Accordingly, a teacher’s pension would actually increase if he decides not to retire in 
the third year after choosing option 2.  If “x” is a teacher’s salary when he chooses 
option 2, then his total salary for the next three years would be:  (x + $7,000) + (x + 
$7,000 + $2,500) + (x + $7,000 + $5,000), or 3x + $28,500.  The same teacher’s salary in 
the fourth year after choosing option 2 would be x + $7,500.  Since that is higher than 
his salary in the first year after he chose option 2, his pension would be higher if he 
retired in the fourth year than if he retired in the third year.

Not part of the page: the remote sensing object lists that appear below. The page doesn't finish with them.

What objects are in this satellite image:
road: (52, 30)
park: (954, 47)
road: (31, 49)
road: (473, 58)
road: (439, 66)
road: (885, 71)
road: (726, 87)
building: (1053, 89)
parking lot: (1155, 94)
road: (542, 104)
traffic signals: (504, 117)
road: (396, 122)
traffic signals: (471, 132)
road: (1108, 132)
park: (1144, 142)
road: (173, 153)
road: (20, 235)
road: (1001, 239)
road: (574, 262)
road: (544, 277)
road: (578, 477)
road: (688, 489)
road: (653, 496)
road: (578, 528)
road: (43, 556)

<3> The district courts in Detje and Quinn cite Hagelthorn in applying the “prevailing 
party” standard to ADEA attorney’s fee requests.  Detje cites Hagelthorn for the 
proposition that an award of attorney’s fees is mandatory for a plaintiff who is a 
“prevailing party.” 167 F. Supp. 2d. at 250.  Quinn cites Hagelthorn for the proposition 
that the ADEA’s fee shifting provision “has generally been interpreted to mean that an 
award of attorney’s fees should be made to the plaintiff when he or she prevails.”  621 
F. Supp. at 1093.

<4> Plaintiffs argue on appeal that the district court erred in failing to order the 
district to allow plaintiffs to participate retroactively in option 2 and to award 
damages.  See Plaintiff-Appellee’s Brief at 37-42.  In view of the fact that no one 
obtained benefits under option 2, we believe that the district court did not abuse its 
discretion in limiting the relief awarded to an injunction ordering the defendants to 
bring the collective bargaining agreement into compliance with the ADEA.